Bounding box prediction data

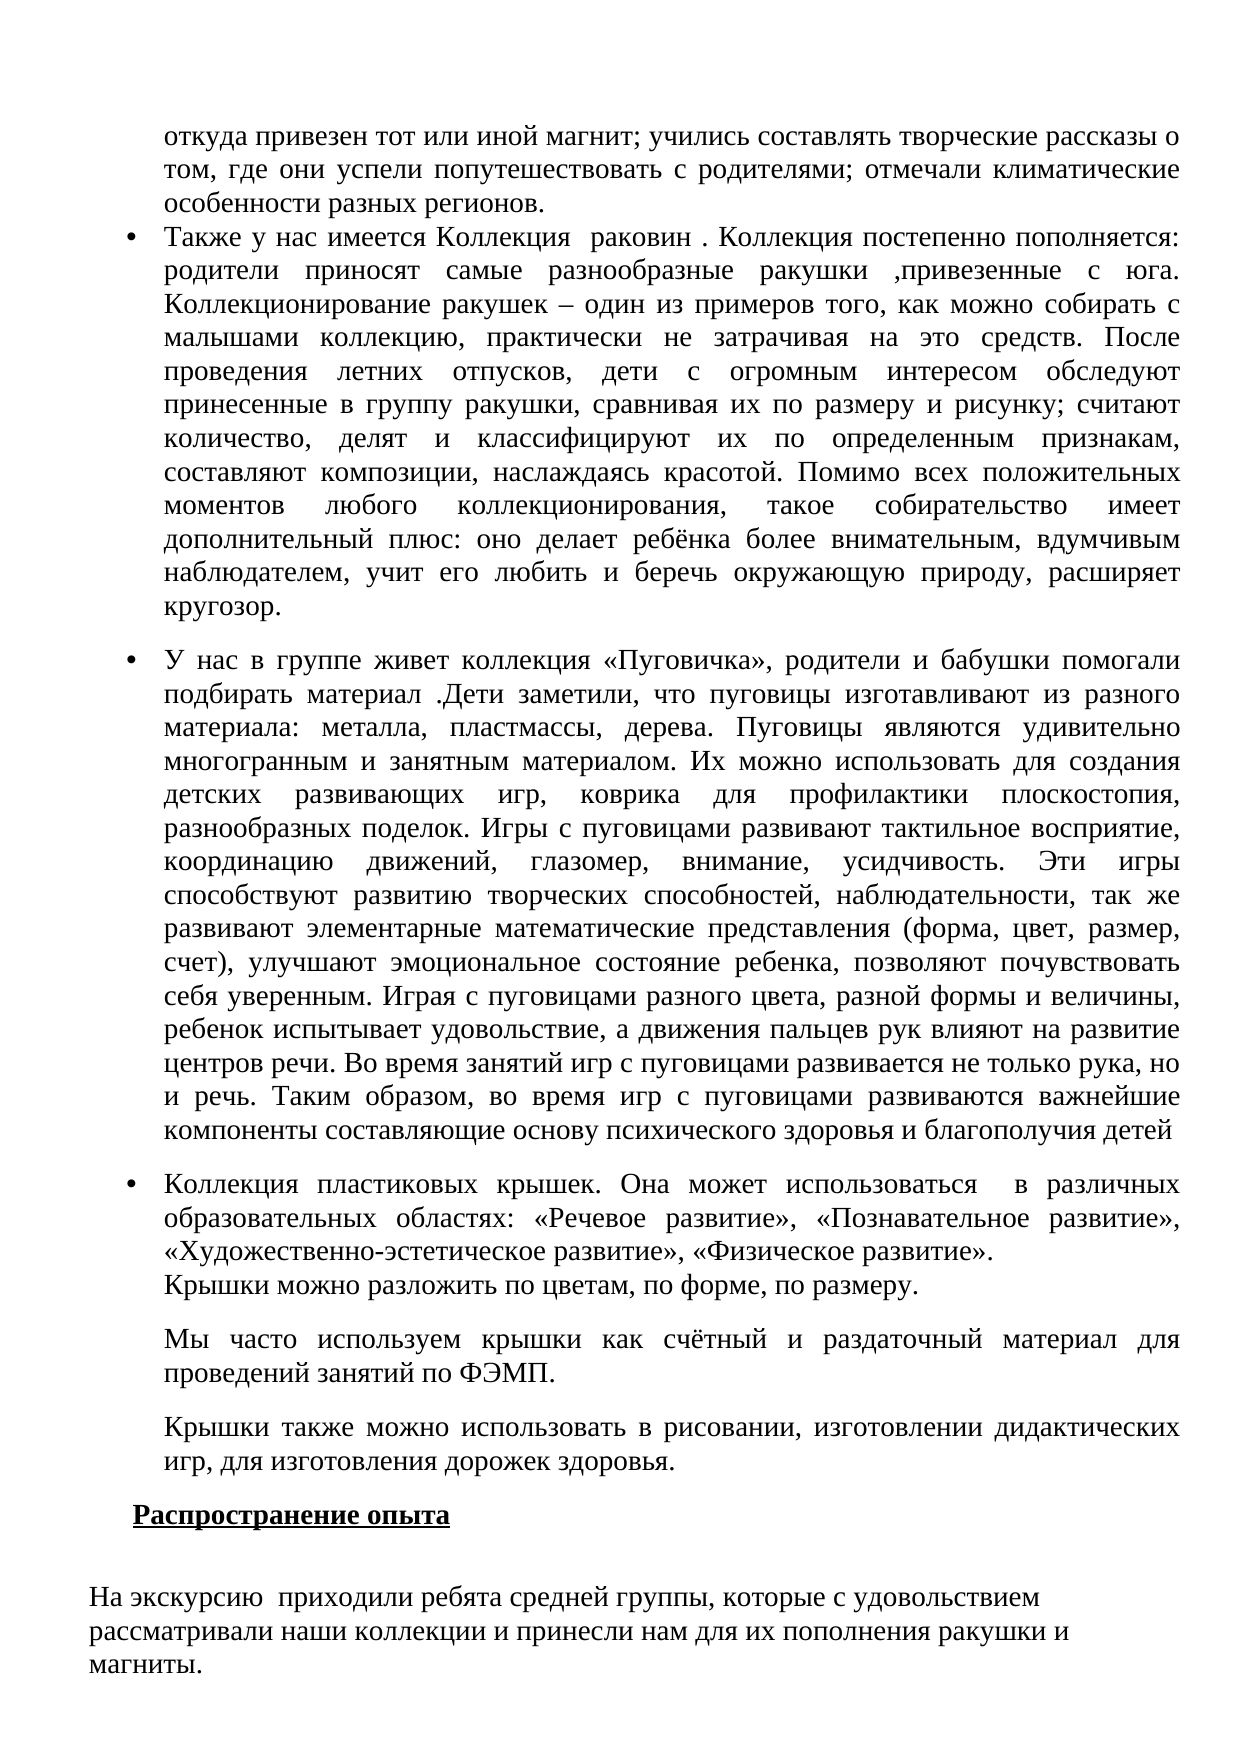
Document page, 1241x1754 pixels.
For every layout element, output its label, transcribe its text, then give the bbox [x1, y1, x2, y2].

text На экскурсию приходили ребята средней группы, которые с удовольствием рассматривали наши коллекции и принесли нам для их пополнения ракушки и магниты. [89, 1579, 1181, 1680]
text Мы часто используем крышки как счётный и раздаточный материал для проведений занятий по ФЭМП. [164, 1321, 1181, 1388]
list Также у нас имеется Коллекция раковин . Коллекция постепенно пополняется: родители приносят самые разнообразные ракушки ,привезенные с юга. Коллекционирование ракушек – один из примеров того, как можно собирать с малышами коллекцию, практически не затрачивая на это средств. После проведения летних отпусков, дети с огромным интересом обследуют принесенные в группу ракушки, сравнивая их по размеру и рисунку; считают количество, делят и классифицируют их по определенным признакам, составляют композиции, наслаждаясь красотой. Помимо всех положительных моментов любого коллекционирования, такое собирательство имеет дополнительный плюс: оно делает ребёнка более внимательным, вдумчивым наблюдателем, учит его любить и беречь окружающую природу, расширяет кругозор. [126, 219, 1181, 621]
text Крышки также можно использовать в рисовании, изготовлении дидактических игр, для изготовления дорожек здоровья. [164, 1409, 1181, 1476]
list Коллекция пластиковых крышек. Она может использоваться в различных образовательных областях: «Речевое развитие», «Познавательное развитие», «Художественно-эстетическое развитие», «Физическое развитие». [126, 1166, 1181, 1267]
text Крышки можно разложить по цветам, по форме, по размеру. [164, 1267, 1181, 1301]
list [126, 118, 1181, 219]
text Распространение опыта [89, 1497, 1181, 1559]
list У нас в группе живет коллекция «Пуговичка», родители и бабушки помогали подбирать материал .Дети заметили, что пуговицы изготавливают из разного материала: металла, пластмассы, дерева. Пуговицы являются удивительно многогранным и занятным материалом. Их можно использовать для создания детских развивающих игр, коврика для профилактики плоскостопия, разнообразных поделок. Игры с пуговицами развивают тактильное восприятие, координацию движений, глазомер, внимание, усидчивость. Эти игры способствуют развитию творческих способностей, наблюдательности, так же развивают элементарные математические представления (форма, цвет, размер, счет), улучшают эмоциональное состояние ребенка, позволяют почувствовать себя уверенным. Играя с пуговицами разного цвета, разной формы и величины, ребенок испытывает удовольствие, а движения пальцев рук влияют на развитие центров речи. Во время занятий игр с пуговицами развивается не только рука, но и речь. Таким образом, во время игр с пуговицами развиваются важнейшие компоненты составляющие основу психического здоровья и благополучия детей [126, 642, 1181, 1145]
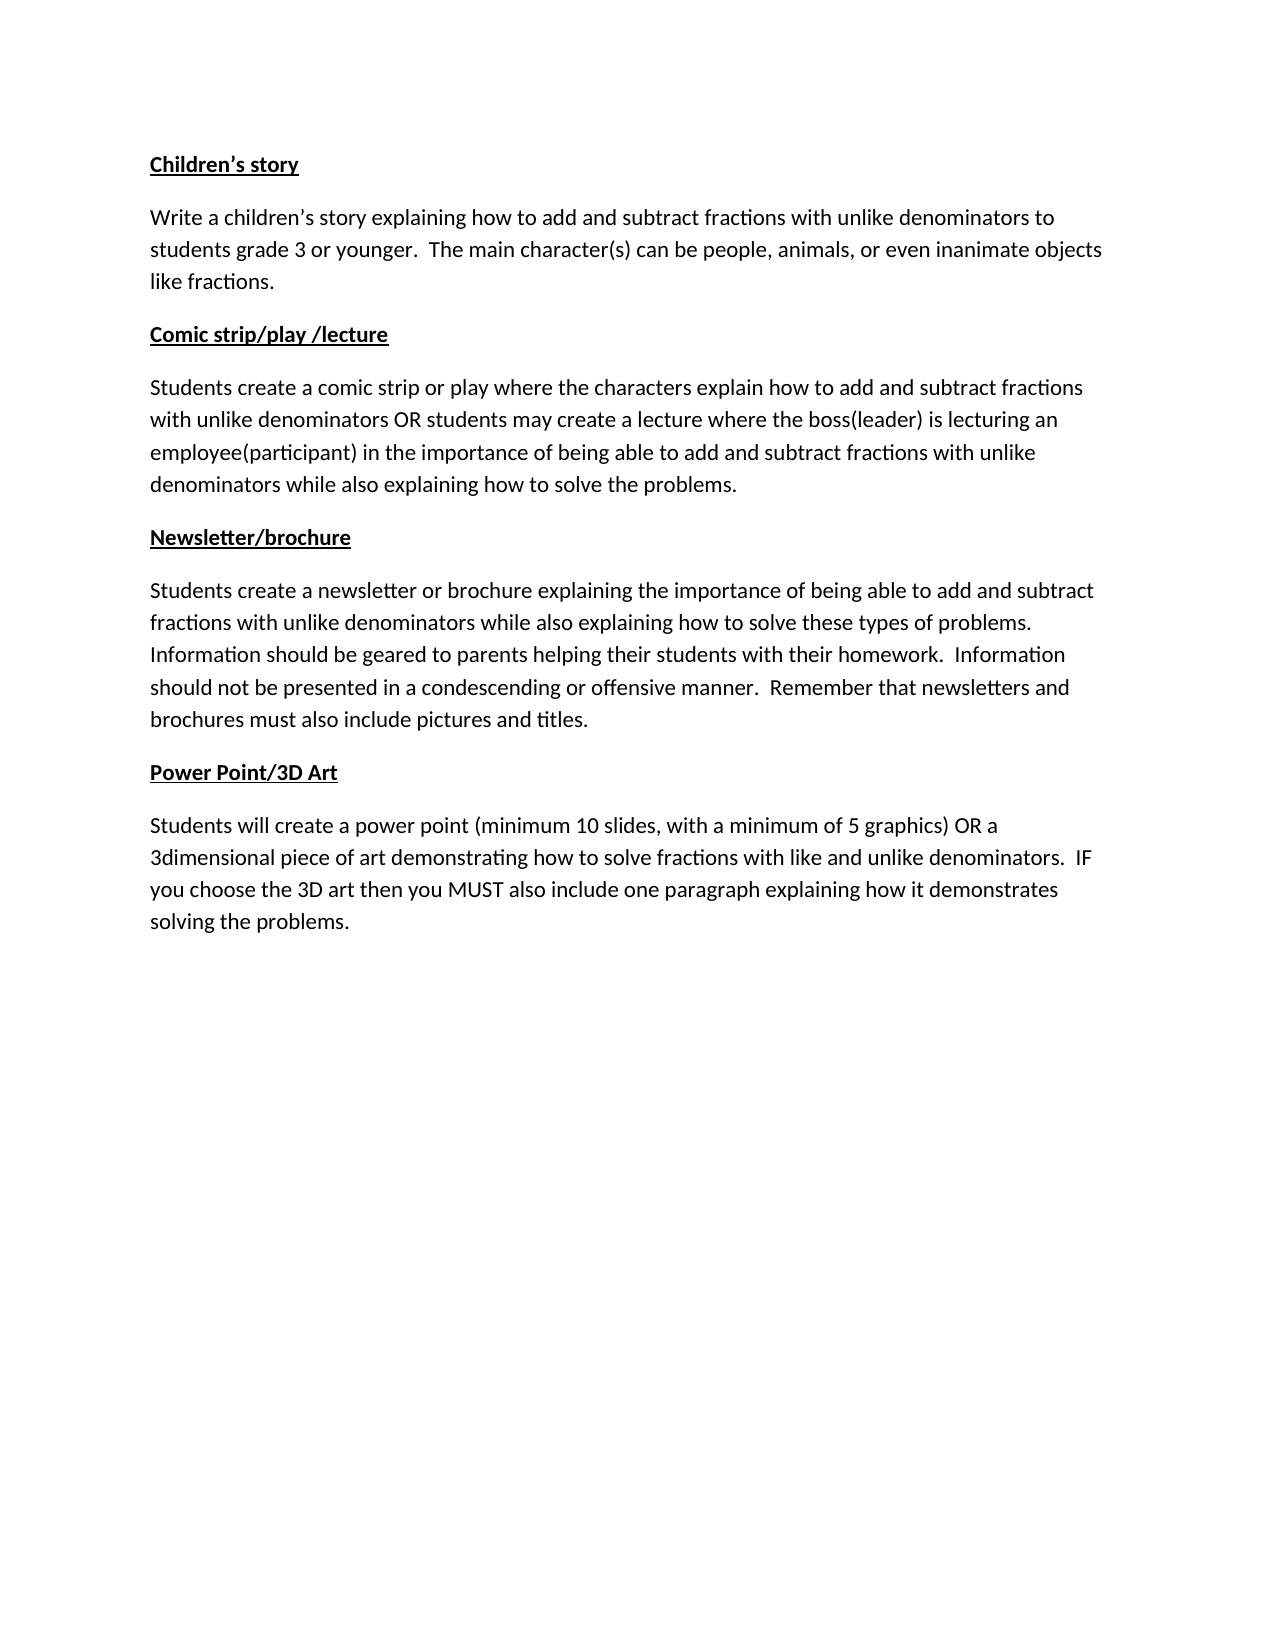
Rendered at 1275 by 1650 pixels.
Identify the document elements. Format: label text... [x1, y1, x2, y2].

text Comic strip/play /lecture [150, 320, 1125, 348]
text Students will create a power point (minimum 10 slides, with a minimum of 5 graphics) OR a 3dimensional piece of art demonstrating how to solve fractions with like and unlike denominators. IF you choose the 3D art then you MUST also include one paragraph explaining how it demonstrates solving the problems. [150, 811, 1125, 935]
text Write a children’s story explaining how to add and subtract fractions with unlike denominators to students grade 3 or younger. The main character(s) can be people, animals, or even inanimate objects like fractions. [150, 203, 1125, 295]
text Students create a newsletter or brochure explaining the importance of being able to add and subtract fractions with unlike denominators while also explaining how to solve these types of problems. Information should be geared to parents helping their students with their homework. Information should not be presented in a condescending or offensive manner. Remember that newsletters and brochures must also include pictures and titles. [150, 576, 1125, 733]
text Newsletter/brochure [150, 523, 1125, 551]
text Power Point/3D Art [150, 758, 1125, 786]
text Students create a comic strip or play where the characters explain how to add and subtract fractions with unlike denominators OR students may create a lecture where the boss(leader) is lecturing an employee(participant) in the importance of being able to add and subtract fractions with unlike denominators while also explaining how to solve the problems. [150, 373, 1125, 498]
text Children’s story [150, 150, 1125, 178]
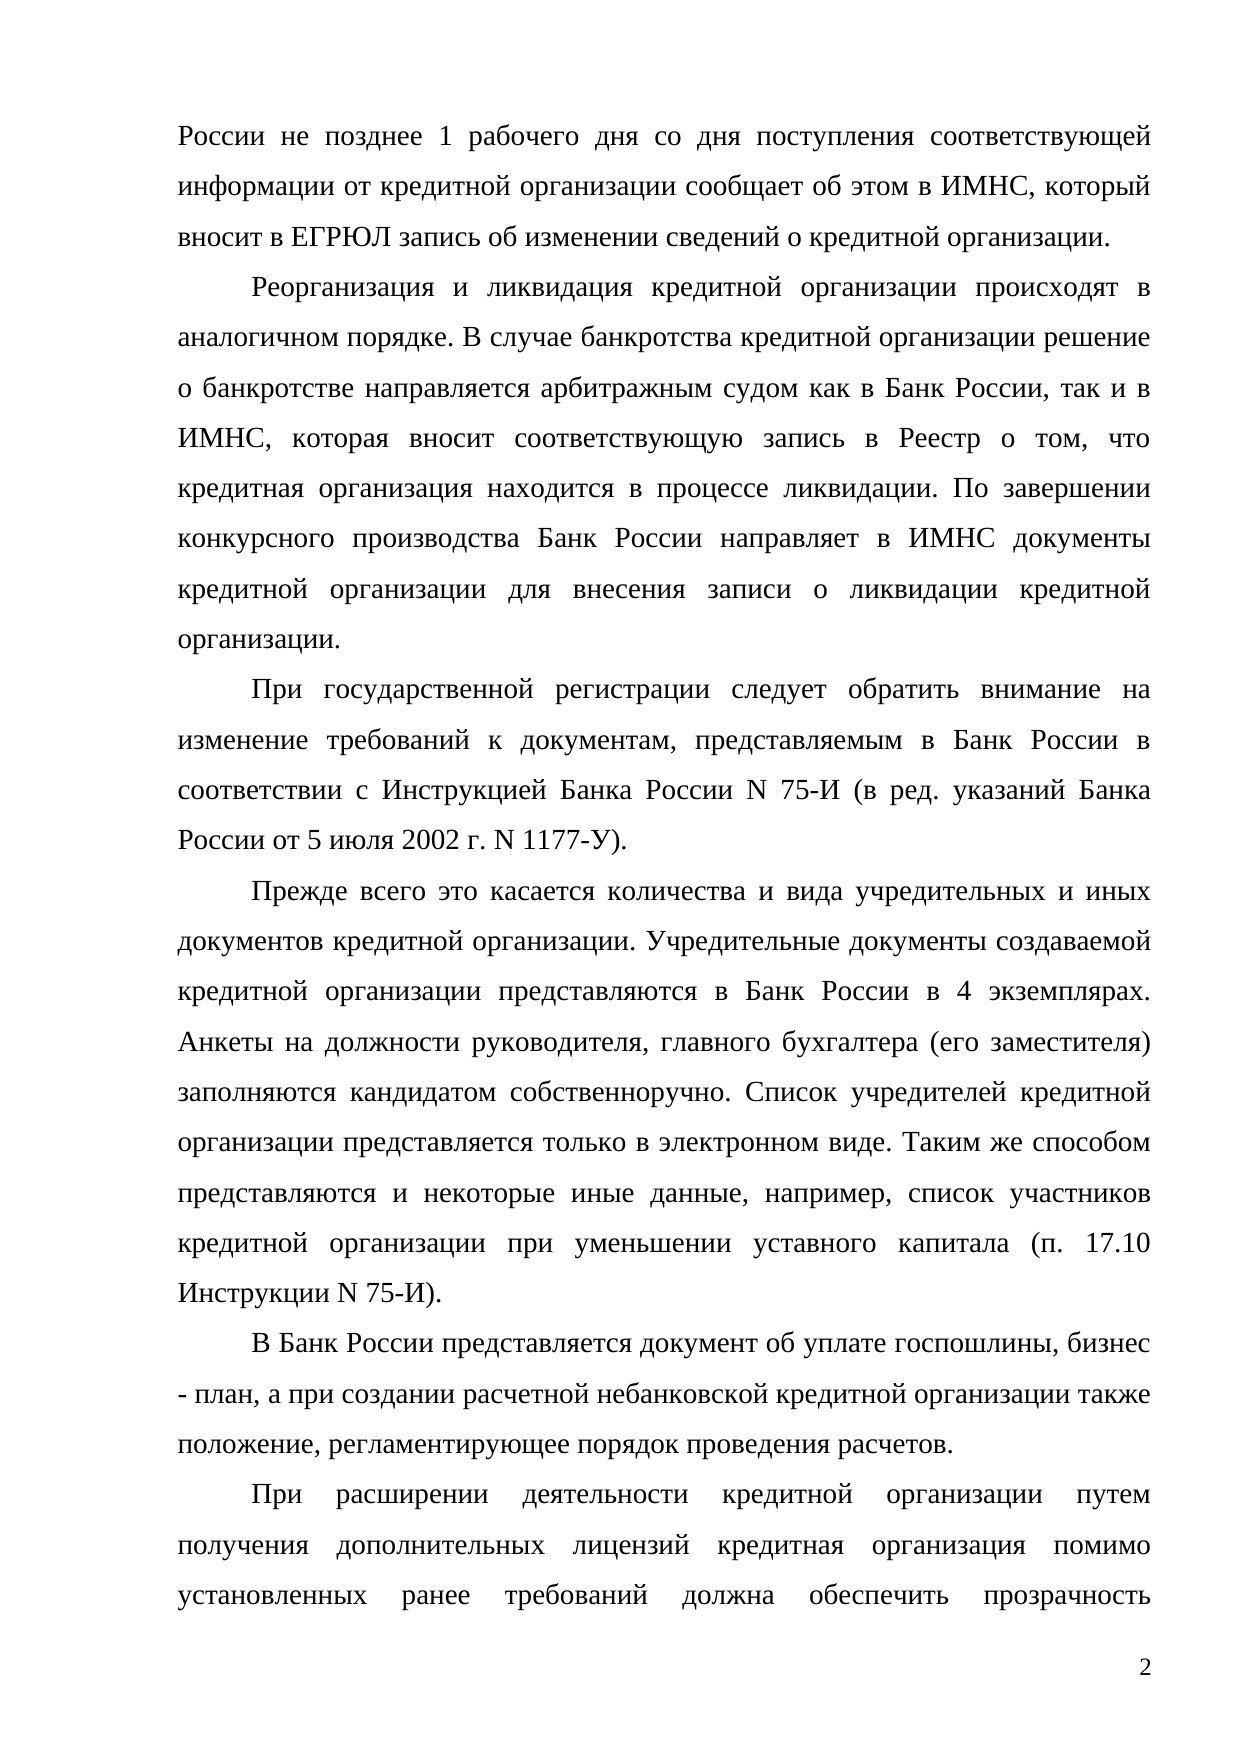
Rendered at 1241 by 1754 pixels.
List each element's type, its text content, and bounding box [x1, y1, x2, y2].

## EXERCISE INSTRUCTIONS
Print all the records exactly, minus any images.

## ANSWER TO THIS TASK
Document page, 1241x1754 pixels.
For every layout element, output its label, transcribe its text, then give the bbox [x1, y1, x2, y2].

text На экскурсию приходили ребята средней группы, которые с удовольствием рассматривали наши коллекции и принесли нам для их пополнения ракушки и магниты. [89, 1579, 1181, 1680]
text Мы часто используем крышки как счётный и раздаточный материал для проведений занятий по ФЭМП. [164, 1321, 1181, 1388]
list Также у нас имеется Коллекция раковин . Коллекция постепенно пополняется: родители приносят самые разнообразные ракушки ,привезенные с юга. Коллекционирование ракушек – один из примеров того, как можно собирать с малышами коллекцию, практически не затрачивая на это средств. После проведения летних отпусков, дети с огромным интересом обследуют принесенные в группу ракушки, сравнивая их по размеру и рисунку; считают количество, делят и классифицируют их по определенным признакам, составляют композиции, наслаждаясь красотой. Помимо всех положительных моментов любого коллекционирования, такое собирательство имеет дополнительный плюс: оно делает ребёнка более внимательным, вдумчивым наблюдателем, учит его любить и беречь окружающую природу, расширяет кругозор. [126, 219, 1181, 621]
text Крышки также можно использовать в рисовании, изготовлении дидактических игр, для изготовления дорожек здоровья. [164, 1409, 1181, 1476]
list Коллекция пластиковых крышек. Она может использоваться в различных образовательных областях: «Речевое развитие», «Познавательное развитие», «Художественно-эстетическое развитие», «Физическое развитие». [126, 1166, 1181, 1267]
text Крышки можно разложить по цветам, по форме, по размеру. [164, 1267, 1181, 1301]
list [126, 118, 1181, 219]
text Распространение опыта [89, 1497, 1181, 1559]
list У нас в группе живет коллекция «Пуговичка», родители и бабушки помогали подбирать материал .Дети заметили, что пуговицы изготавливают из разного материала: металла, пластмассы, дерева. Пуговицы являются удивительно многогранным и занятным материалом. Их можно использовать для создания детских развивающих игр, коврика для профилактики плоскостопия, разнообразных поделок. Игры с пуговицами развивают тактильное восприятие, координацию движений, глазомер, внимание, усидчивость. Эти игры способствуют развитию творческих способностей, наблюдательности, так же развивают элементарные математические представления (форма, цвет, размер, счет), улучшают эмоциональное состояние ребенка, позволяют почувствовать себя уверенным. Играя с пуговицами разного цвета, разной формы и величины, ребенок испытывает удовольствие, а движения пальцев рук влияют на развитие центров речи. Во время занятий игр с пуговицами развивается не только рука, но и речь. Таким образом, во время игр с пуговицами развиваются важнейшие компоненты составляющие основу психического здоровья и благополучия детей [126, 642, 1181, 1145]
Rendered at 1275 by 1650 pixels.
Identify the document elements. Format: label text... [x1, y1, x2, y2].

text Comic strip/play /lecture [150, 320, 1125, 348]
text Students will create a power point (minimum 10 slides, with a minimum of 5 graphics) OR a 3dimensional piece of art demonstrating how to solve fractions with like and unlike denominators. IF you choose the 3D art then you MUST also include one paragraph explaining how it demonstrates solving the problems. [150, 811, 1125, 935]
text Write a children’s story explaining how to add and subtract fractions with unlike denominators to students grade 3 or younger. The main character(s) can be people, animals, or even inanimate objects like fractions. [150, 203, 1125, 295]
text Students create a newsletter or brochure explaining the importance of being able to add and subtract fractions with unlike denominators while also explaining how to solve these types of problems. Information should be geared to parents helping their students with their homework. Information should not be presented in a condescending or offensive manner. Remember that newsletters and brochures must also include pictures and titles. [150, 576, 1125, 733]
text Newsletter/brochure [150, 523, 1125, 551]
text Power Point/3D Art [150, 758, 1125, 786]
text Students create a comic strip or play where the characters explain how to add and subtract fractions with unlike denominators OR students may create a lecture where the boss(leader) is lecturing an employee(participant) in the importance of being able to add and subtract fractions with unlike denominators while also explaining how to solve the problems. [150, 373, 1125, 498]
text Children’s story [150, 150, 1125, 178]
Rendered at 1241 by 1754 pixels.
List each element's type, its text content, and bounding box [x1, y1, x2, y2].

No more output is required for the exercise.